What is needed: Can you give the notebook excerpt again, starting with "The base model" and going on through "amount of overfitting.", with "RNN" updated to "recurrent neural network"?

This is a continuation of the previous notebook. Here, I focus on finding ways to improve the model by changing the model architecture.

The base model demonstrates the overall ML workflow for training a RNN. The focus for the remaining parts of this notebook will be improving the predictive power of the RNN.

LSTMs can easily overfit the data. Adding dropout layers to the model topology can reduce the amount of overfitting.

Dropout layers can have different *dropout rates*. Adding dropout layers also adds the dropout layer as a tunable hyperparameter.

**Question** `LSTM` layer has a dropout parameter, but I'm not sure if it works the same as a `Dropout` layer

**Idea** It might be helpful to define layer building functions. Then layers are added from a list of initialized layers. This approach might make grid search for hyperparameters easier to automate 

In [1]:
import tensorflow as tf
import numpy as np
import os
import time
import requests

In [2]:
#a single .csv containing Dance Gavin Dance lyrics 
filepath = "https://raw.githubusercontent.com/nurriol2/dgd_lyric_generation/ft-rnn/dance_gavin_dance_lyrics.txt"

Data listing:

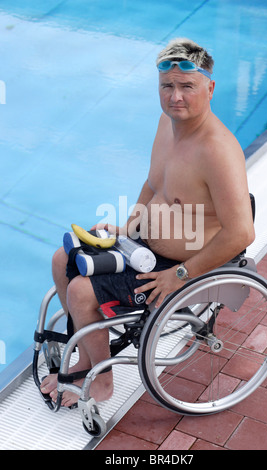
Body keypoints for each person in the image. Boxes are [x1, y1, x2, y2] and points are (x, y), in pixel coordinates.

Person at [41, 38, 255, 407]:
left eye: (187, 86)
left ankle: (102, 376)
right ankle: (87, 358)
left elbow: (241, 232)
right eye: (167, 86)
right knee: (63, 260)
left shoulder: (217, 150)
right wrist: (127, 231)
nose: (175, 97)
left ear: (210, 87)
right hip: (143, 246)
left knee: (81, 291)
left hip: (180, 266)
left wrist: (181, 274)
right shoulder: (168, 123)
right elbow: (153, 185)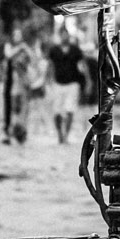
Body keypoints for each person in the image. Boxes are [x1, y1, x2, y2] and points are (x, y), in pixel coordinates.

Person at [0, 24, 33, 144]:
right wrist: (20, 48)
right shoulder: (9, 47)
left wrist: (25, 49)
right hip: (8, 84)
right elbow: (8, 55)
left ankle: (20, 132)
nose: (18, 37)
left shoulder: (24, 50)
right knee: (7, 109)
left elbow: (32, 59)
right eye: (16, 35)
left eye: (20, 35)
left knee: (21, 110)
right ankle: (7, 132)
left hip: (21, 84)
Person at [46, 19, 86, 148]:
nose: (65, 36)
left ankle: (66, 135)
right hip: (58, 83)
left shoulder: (75, 50)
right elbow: (50, 66)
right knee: (57, 112)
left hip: (72, 83)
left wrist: (87, 81)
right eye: (62, 34)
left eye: (66, 34)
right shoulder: (54, 50)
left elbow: (82, 66)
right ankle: (60, 134)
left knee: (70, 110)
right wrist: (47, 81)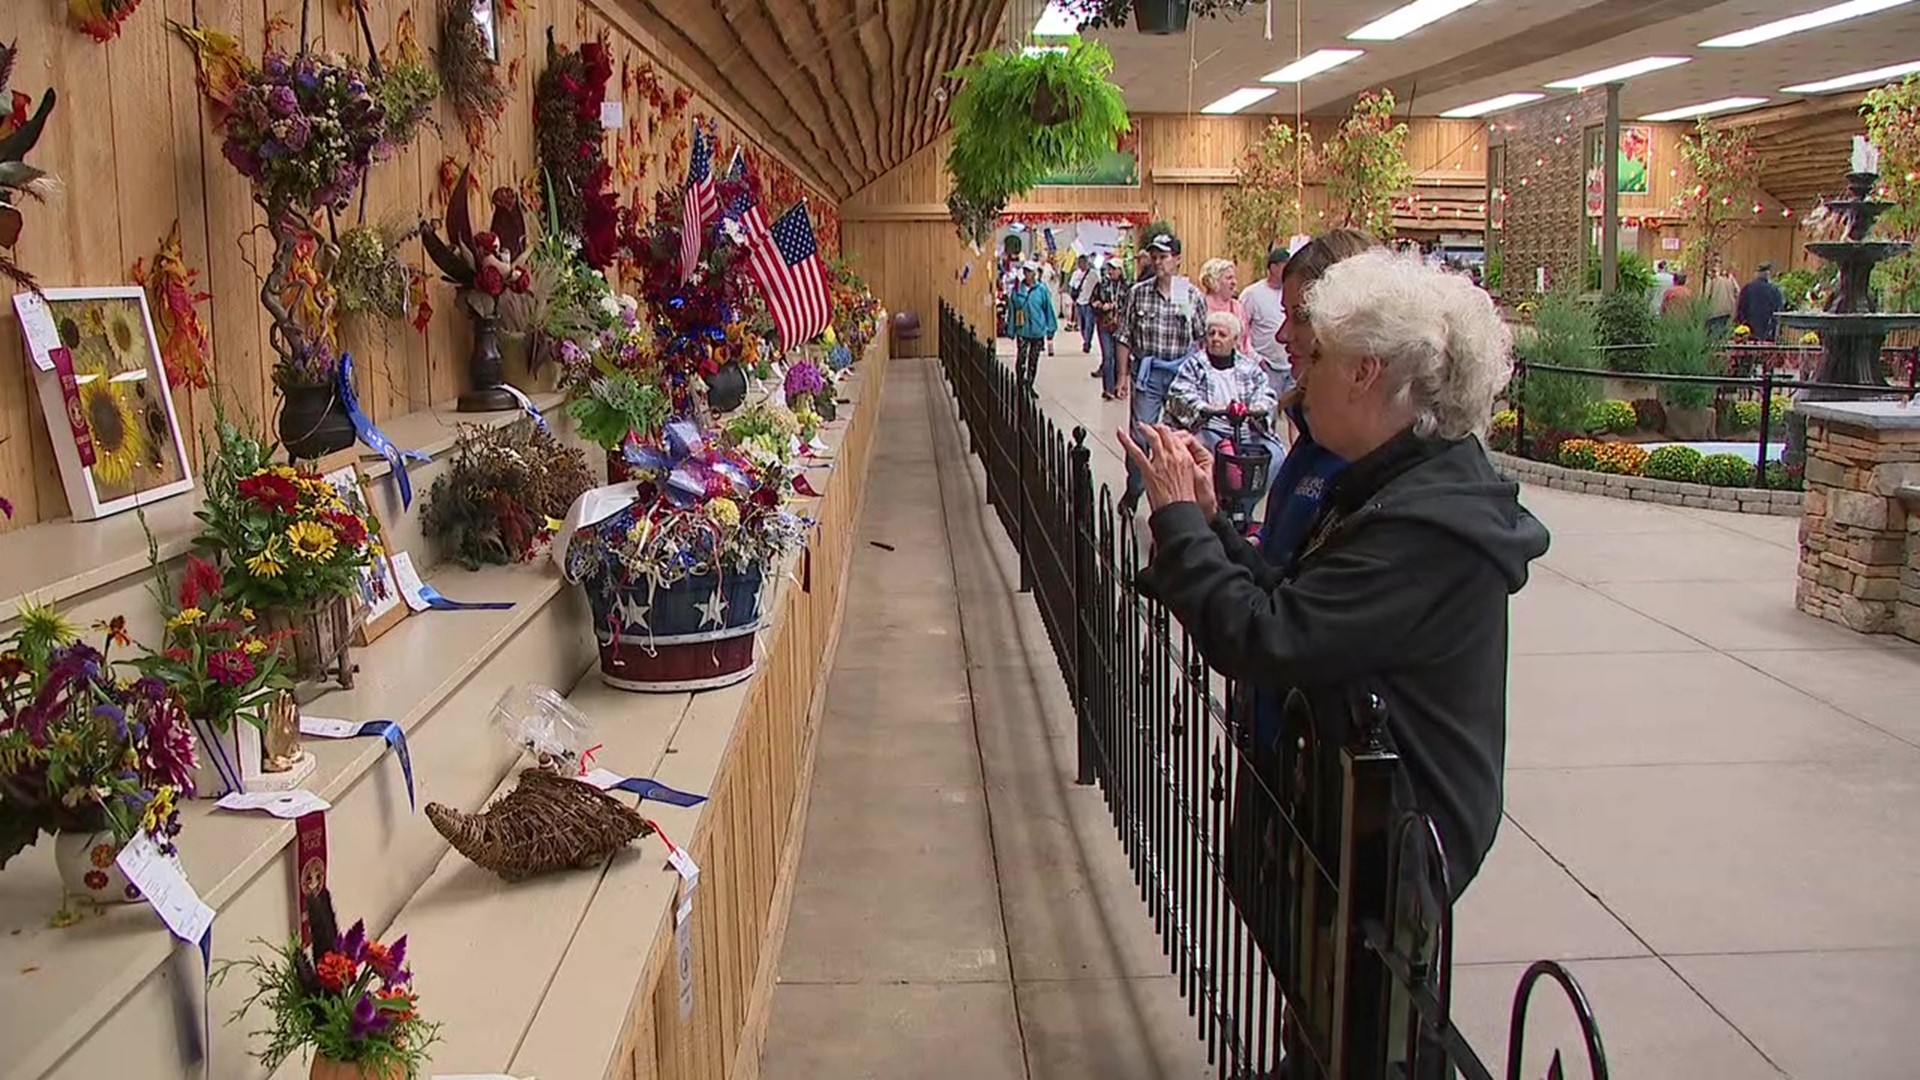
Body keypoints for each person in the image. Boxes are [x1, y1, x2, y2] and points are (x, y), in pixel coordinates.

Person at [1119, 246, 1550, 905]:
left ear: (1364, 373)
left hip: (1388, 863)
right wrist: (1210, 525)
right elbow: (1297, 603)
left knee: (1352, 1007)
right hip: (1353, 841)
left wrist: (1179, 522)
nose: (1297, 372)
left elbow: (1266, 638)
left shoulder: (1423, 527)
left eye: (1316, 355)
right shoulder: (1395, 487)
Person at [1116, 231, 1208, 514]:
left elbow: (1201, 339)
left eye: (1164, 256)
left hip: (1180, 372)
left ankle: (1177, 499)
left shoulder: (1191, 295)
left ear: (1177, 260)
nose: (1158, 262)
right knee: (1142, 433)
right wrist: (1121, 377)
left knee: (1179, 436)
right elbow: (1124, 336)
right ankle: (1135, 488)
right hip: (1148, 372)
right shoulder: (1138, 294)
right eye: (1154, 256)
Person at [1162, 311, 1283, 506]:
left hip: (1245, 431)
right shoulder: (1194, 365)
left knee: (1275, 455)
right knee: (1199, 455)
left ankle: (1245, 507)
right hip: (1208, 428)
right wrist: (1205, 407)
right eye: (1212, 334)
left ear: (1235, 339)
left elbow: (1266, 394)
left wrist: (1257, 408)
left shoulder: (1249, 368)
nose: (1215, 339)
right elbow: (1179, 393)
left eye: (1222, 335)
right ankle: (1206, 506)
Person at [1239, 247, 1292, 419]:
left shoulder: (1291, 291)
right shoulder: (1252, 294)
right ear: (1273, 267)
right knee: (1266, 416)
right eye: (1286, 265)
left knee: (1296, 417)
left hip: (1290, 363)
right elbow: (1242, 329)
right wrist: (1255, 358)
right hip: (1266, 365)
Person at [1007, 261, 1056, 389]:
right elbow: (1012, 309)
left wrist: (1051, 328)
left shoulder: (1042, 290)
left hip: (1038, 330)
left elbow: (1048, 309)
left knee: (1033, 360)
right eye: (1025, 271)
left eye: (1029, 271)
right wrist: (1011, 329)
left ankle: (1029, 384)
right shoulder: (1017, 290)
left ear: (1034, 274)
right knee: (1021, 357)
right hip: (1023, 329)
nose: (1026, 274)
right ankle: (1020, 382)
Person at [1089, 259, 1128, 400]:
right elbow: (1092, 302)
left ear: (1120, 271)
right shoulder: (1101, 286)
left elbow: (1129, 306)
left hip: (1120, 326)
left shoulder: (1126, 288)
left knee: (1120, 358)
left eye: (1114, 269)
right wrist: (1100, 305)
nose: (1111, 271)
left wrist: (1116, 306)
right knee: (1107, 357)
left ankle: (1119, 386)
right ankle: (1108, 389)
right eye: (1109, 268)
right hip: (1105, 325)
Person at [1199, 258, 1252, 352]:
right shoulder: (1200, 305)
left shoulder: (1238, 307)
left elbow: (1245, 343)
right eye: (1229, 278)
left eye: (1234, 278)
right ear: (1213, 281)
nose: (1234, 282)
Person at [1737, 261, 1788, 341]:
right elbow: (1779, 312)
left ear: (1756, 274)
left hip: (1749, 333)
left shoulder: (1747, 289)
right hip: (1768, 334)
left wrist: (1744, 327)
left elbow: (1740, 311)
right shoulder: (1775, 291)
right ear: (1768, 275)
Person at [1068, 254, 1095, 353]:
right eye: (1079, 263)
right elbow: (1072, 287)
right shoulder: (1075, 274)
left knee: (1089, 324)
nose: (1081, 265)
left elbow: (1098, 286)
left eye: (1083, 262)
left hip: (1089, 302)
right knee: (1082, 324)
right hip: (1079, 301)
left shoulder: (1093, 274)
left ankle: (1087, 342)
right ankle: (1085, 339)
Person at [1705, 264, 1739, 336]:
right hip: (1728, 312)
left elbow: (1705, 296)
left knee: (1714, 339)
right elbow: (1738, 292)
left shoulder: (1711, 279)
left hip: (1714, 313)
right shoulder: (1730, 278)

Answer to this task:
The base model demonstrates the overall ML workflow for training a recurrent neural network. The focus for the remaining parts of this notebook will be improving the predictive power of the recurrent neural network.

LSTMs can easily overfit the data. Adding dropout layers to the model topology can reduce the amount of overfitting.